======== Texto apresentado

Você já ouviu falar da Ilha das Guianas?
Ela tem uma área com aproximadamente 1,7 milhão de km² e é considerada a maior ilha fluvio-marítima do mundo. Para efeito de comparação, esse território corresponde à soma das áreas de Portugal, Espanha, França, Alemanha e Itália. Cinco diferentes países têm partes ou a totalidade de seus territórios nessa Ilha: Brasil, Venezuela, Guiana, Suriname e Guina Francesa, onde vivem 7 milhões de habitantes. A maior cidade dessa Ilha é Manaus (vide foto), a capital do Estado do Amazonas.
Já conseguiu entender alguma coisa? Vamos explicar:
Na última postagem falamos rapidamente do Canal do Cassiquiare (também chamado de Casiquiare e Cachequerique), uma “obra” única da natureza, responsável pela interligação das bacias hidrográficas do rio Amazonas, a maior do mundo, com a do rio Orinoco (ou Orenoco), a terceira maior da América do Sul. Com aproximadamente 320 km de extensão, o Cassiquiare surge como uma espécie de “braço” do rio Orinoco, através do qual um terço dos caudais desse rio passam a correr na direção do rio Negro, onde deságua nas proximidades da tríplice fronteira entre Colômbia, Venezuela e Brasil, bem próximo de São Gabriel da Cachoeira.
Se você consultar um mapa da região Amazônica, vai ver que o rio Orinoco, o maior rio da Venezuela com um curso sinuoso com aproximadamente 2.700 km de extensão, nasce no Sul do país, bem próximo da fronteira com o Brasil. O rio corre primeiro na direção Norte, fazendo a divisa entre a Venezuela e a Colômbia. Depois, ele vira na direção Leste, até atingir sua foz em um delta no Oceano Atlântico. O rio Negro, conforme apresentamos na postagem anterior, nasce na Colômbia, seguindo na direção da Venezuela a Leste, virando depois para o Sul em direção ao território brasileiro. O rio Negro segue na direção Sudeste até a confluência com o rio Solimões, formando o rio Amazonas.
Olhando com mais atenção para o mapa, você agora poderá observar que a Ilha das Guianas é uma grande extensão de terras cercada de águas por todos os lados (essa, aliás, é a definição clássica de ilha): o Oceano Atlântico de um lado; os rios Orinoco, Negro e Amazonas de outros – o Canal do Cassiquiare completa a delimitação da Ilha das Guianas, interligando os rios Orinoco e Negro.

================
======== Dados de origem

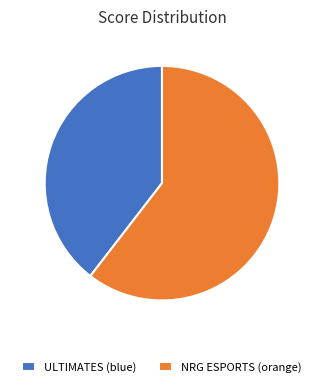

Combined, do 40% and 60% account for over 50%?

Yes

================

-- O que fazer --
Indique se cada afirmação concorda com o texto sobre a Ilha das Guianas, respondendo sim ou não e citando literalmente as palavras do texto que decidem a questão: 1. A Ilha das Guianas tem cerca de 1,7 milhão de km². 2. O Canal do Cassiquiare tem aproximadamente 500 km de extensão. 3. O rio Negro nasce na Venezuela.

-- Resposta do exercício --
1. Sim: "Ela tem uma área com aproximadamente 1,7 milhão de km²".
2. Não: "Com aproximadamente 320 km de extensão".
3. Não: "O rio Negro, conforme apresentamos na postagem anterior, nasce na Colômbia".